- Когда я был ребёнком, - говорит папа, тихо посмеиваясь, - Луна была такой маленькой, что мне казалось - я могу положить её в карман, как монету.
Я не отвечаю, потому что на разговоры нет времени. Приближается прилив.
Каждый день мы откапываем на пляже гнутые рельсы, ржавые балки, мятые металлические листы. И мы привариваем их к остову нашей башни, поднимая наш дом выше.
Над нашими головами, закрывая четверть неба, нависает Луна. Её поверхность испещрена красными и жёлтыми прожилками, делающими её похожей на карамельку. Она светится так ярко, что пляж в миле от нас блестит словно белая скатерть.
Далеко на горизонте я вижу гору воды высотою в тысячи футов, покрытая белой пеной, она несётся в нашу сторону. Башня начинает легонько дрожать, вторя далёкому, как раскаты грома, грохоту волн.
- Папа, нам пора внутрь.
Когда я была ещё маленькой девочкой, башня была намного ниже. Люди привыкли ходить прямо под нами во время отлива.
«Почему Луна с каждым годом становится всё больше и больше, доктор Пеллетьер?» - вытянув шеи, спрашивали они.

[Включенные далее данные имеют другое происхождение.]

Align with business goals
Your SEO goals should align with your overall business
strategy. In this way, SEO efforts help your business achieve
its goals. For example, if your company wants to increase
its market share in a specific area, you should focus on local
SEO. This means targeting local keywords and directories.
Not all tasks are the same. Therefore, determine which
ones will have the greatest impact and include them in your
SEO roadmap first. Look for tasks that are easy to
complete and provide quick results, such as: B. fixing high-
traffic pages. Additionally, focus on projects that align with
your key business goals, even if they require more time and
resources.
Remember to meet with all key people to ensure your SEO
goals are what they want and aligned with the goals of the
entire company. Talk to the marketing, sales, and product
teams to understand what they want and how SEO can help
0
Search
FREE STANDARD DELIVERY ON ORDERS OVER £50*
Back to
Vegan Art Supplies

Вместо объяснений о гравитационной постоянной, изменении орбиты, или каких-либо других безжизненных уравнений, состоящих из множества ничего не говорящих символов и цифр, папа несколько мгновений стоит, улыбаясь, а затем говорит: «Я полагаю, Луна слишком сильно любит Землю. Она хочет подойти поближе для поцелуя».
Люди качали головами и двигались дальше. Многие из них направлялись в космопорт, где они поднимутся на борт серебристых кораблей, похожих на гигантские слезинки, и отправятся в другие миры, чтобы уже никогда не вернуться.

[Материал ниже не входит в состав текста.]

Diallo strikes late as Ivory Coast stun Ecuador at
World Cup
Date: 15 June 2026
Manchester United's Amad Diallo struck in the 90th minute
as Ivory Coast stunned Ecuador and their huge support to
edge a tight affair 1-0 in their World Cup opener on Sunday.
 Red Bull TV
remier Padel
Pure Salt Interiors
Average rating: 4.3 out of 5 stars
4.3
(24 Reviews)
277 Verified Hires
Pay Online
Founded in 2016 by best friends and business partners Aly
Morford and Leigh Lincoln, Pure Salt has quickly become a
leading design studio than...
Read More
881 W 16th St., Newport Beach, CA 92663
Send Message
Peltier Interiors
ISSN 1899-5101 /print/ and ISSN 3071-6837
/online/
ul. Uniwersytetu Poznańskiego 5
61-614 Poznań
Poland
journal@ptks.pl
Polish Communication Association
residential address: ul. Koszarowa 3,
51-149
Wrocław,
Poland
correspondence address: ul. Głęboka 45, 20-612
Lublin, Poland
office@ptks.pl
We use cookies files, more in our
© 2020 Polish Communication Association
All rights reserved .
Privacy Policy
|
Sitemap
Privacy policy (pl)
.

- Почему бы и нам не уйти? - спросила я однажды.
- Элоди, - сказал папа, нежно поглаживая мои волосы. - Когда ветер доносит до меня запах освещённого солнцем океана, я вдыхаю аромат волос твоей матери.
Моя мама была застигнута приливом и утонула вскоре после того, как я родилась, неподалёку от места, где папа решил построить башню.
- Когда медузы по ночам мерцают в воде, я вижу блеск в глазах твоей матери. Когда грохот волн доносится до нашей башни, я слышу твою мать, гремящую на кухне кастрюлями и сковородками. Как я могу уйти, если она стала частью моря?
Любовь к ней привязывала его и к беспощадным приливам.
К тому времени, как наша башня стала столь же высока, как шпиль на последнем соборе, на Земле оставалось совсем мало людей. Те, кто остался, ютились в городах на холмах, которые во время прилива превращались в острова. И с каждым днём их становилось всё меньше.
Молодые люди проходят под башней, их торсы обнажены, мышцы перекатываются под кожей загорелых плеч, и ветер доносит до меня их голоса.
«Для такой красивой девушки как ты здесь нет будущего. Пойдем с нами!»
Я никогда не отвечала им.
Кроме одного единственного раза.
В тот день прилив ещё только начинался, стена воды была ещё в нескольких милях от берега. Внезапно я разглядела две далёких фигурки, маленькие и медленные, словно муравьи, они двигались по полосе отлива к востоку от нас. Один человек нёс на себе другого.
Мы с папой побежали вниз, чтобы помочь им. Здоровый молодой человек, Люк, отказался бросить своего брата, Паскаля, который поскользнулся и сломал ногу.
- Это был очень храбрый поступок, - сказала я, после того как мы надёжно затворили дверь, защищавшую нас от неистовых приливов.
- Вовсе нет, - ответил Люк. - Как можно бросить того, кого любишь?
Они оставались с нами в течение месяца, пока нога Паскаля не зажила.
Мы с Люком проводили много времени вдвоём. Устроившись в верхней части башни, мы слушали, как волны бьются стены нашего дома во время прилива. Папа спроектировал наш дом в форме огромного ножа, чтобы наступающие волны рассекались об обращённый в сторону моря острый край и не причиняли вреда.
- Пойдем с нами, - сказал Люк.
Я смотрела ему в глаза и представляла себе будущее, в котором нет приливов и отливов, будущее, когда больше не придётся ютиться в тёмных закрытых помещениях.
Но потом я подумал о папе: о его волосах, которые каждый день становились всё белее, о его лице, на котором каждый месяц добавлялось морщин, о его позвоночнике, с каждым годом сгибавшемся всё больше.
- Я не могу, - сказала я. Я ощущала узы любви так же явственно, как силу земного притяжения.
Надстраивать нашу башню выше становилось всё труднее и труднее. Во время приливов она раскачивалась, как листы ламинарии, едва поднимая наш дом над волнами.